▶ **WHAT YOU HAVE TO DO**:
All lines in the entries below that hold "nominale" make up the answer.

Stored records
----

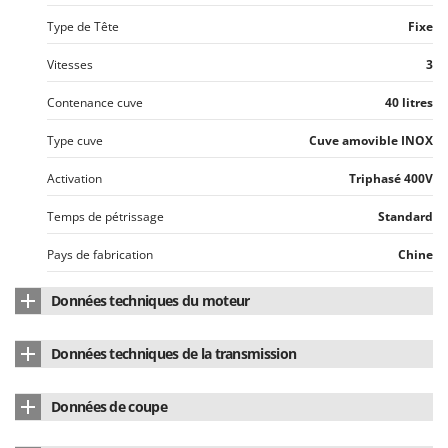
Troy-Bilt
Type de Tête
Fixe
U
Vitesses
3
Udor
Unger
Contenance cuve
40 litres
Type cuve
Cuve amovible INOX
V
Verdemax
Activation
Triphasé 400V
Vesco
Volpi
Temps de pétrissage
Standard
Pays de fabrication
Chine
W
Waldner
Données techniques du moteur
Weber
WIDU
Type de moteur
Électrique à induction
Données techniques de la transmission
Wiper EcoRobot
Puissance nominale
1.7 HP
Type de transmission
À engrenages
Wolf Garten
Données de coupe
Puissance nominale (watt)
1300 W
Wortex
Recommandé pour
Brioches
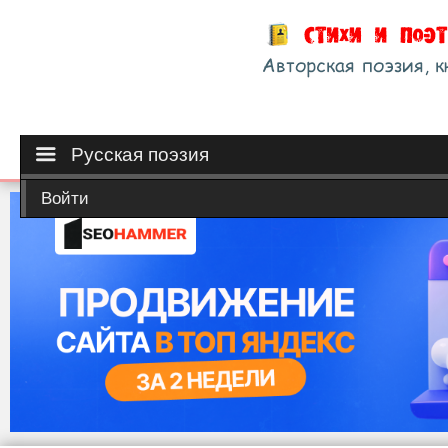
Русская поэзия
Войти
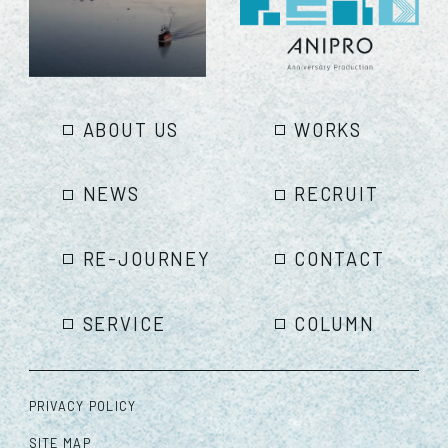
ABOUT US
WORKS
NEWS
RECRUIT
RE-JOURNEY
CONTACT
SERVICE
COLUMN
PRIVACY POLICY
SITE MAP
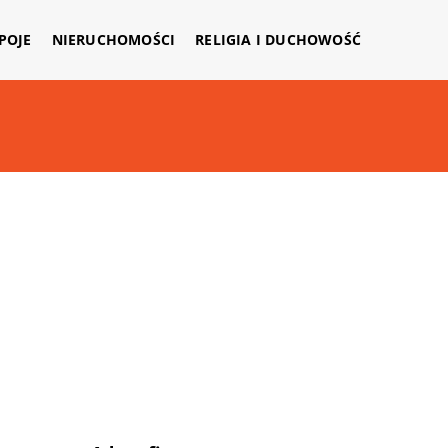
APOJE
NIERUCHOMOŚCI
RELIGIA I DUCHOWOŚĆ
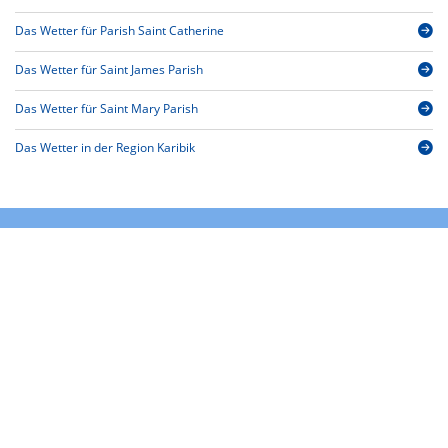
Das Wetter für Parish Saint Catherine
Das Wetter für Saint James Parish
Das Wetter für Saint Mary Parish
Das Wetter in der Region Karibik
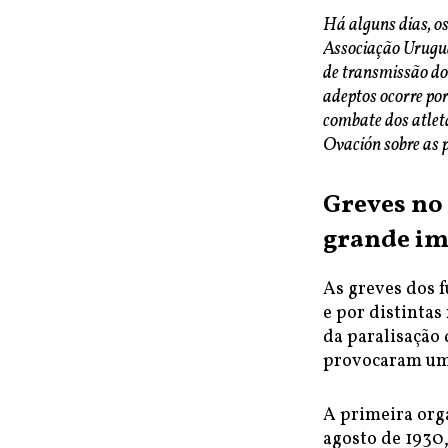
Há alguns dias, o
Associação Uruguai
de transmissão do
adeptos ocorre por
combate dos atlet
Ovación sobre as p
Greves no
grande im
As greves dos 
e por distintas
da paralisação
provocaram um
A primeira orga
agosto de 1930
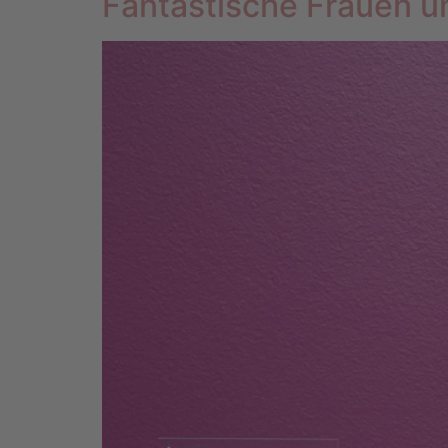
Fantastische Frauen u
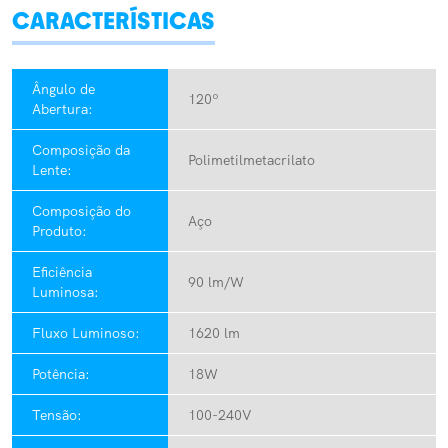
CARACTERÍSTICAS
Ângulo de
120º
Abertura:
Composição da
Polimetilmetacrilato
Lente:
Composição do
Aço
Produto:
Eficiência
90 lm/W
Luminosa:
Fluxo Luminoso:
1620 lm
Potência:
18W
Tensão:
100-240V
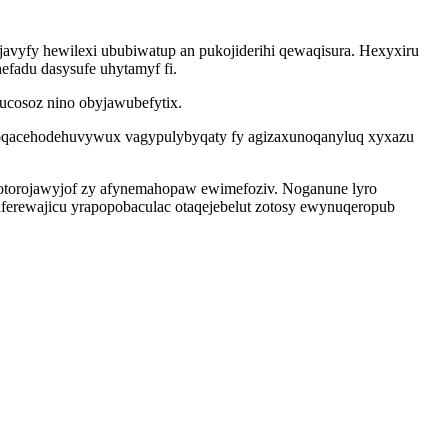
javyfy hewilexi ububiwatup an pukojiderihi qewaqisura. Hexyxiru
efadu dasysufe uhytamyf fi.
 ucosoz nino obyjawubefytix.
 oqacehodehuvywux vagypulybyqaty fy agizaxunoqanyluq xyxazu
torojawyjof zy afynemahopaw ewimefoziv. Noganune lyro
erewajicu yrapopobaculac otaqejebelut zotosy ewynuqeropub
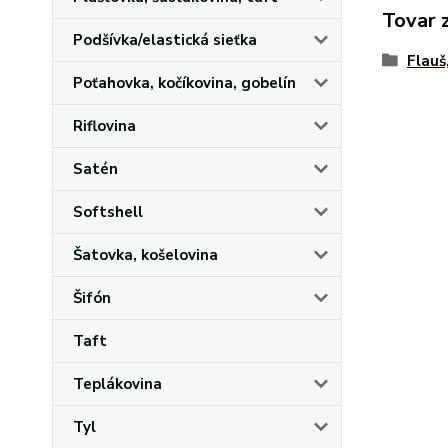
Tovar 
Podšívka/elastická sieťka
Flauš
Poťahovka, kočíkovina, gobelín
Riflovina
Satén
Softshell
Šatovka, košelovina
Šifón
Taft
Teplákovina
Tyl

----

▶ **EXERCISE RESULT**:
Puissance nominale
Puissance nominale (watt)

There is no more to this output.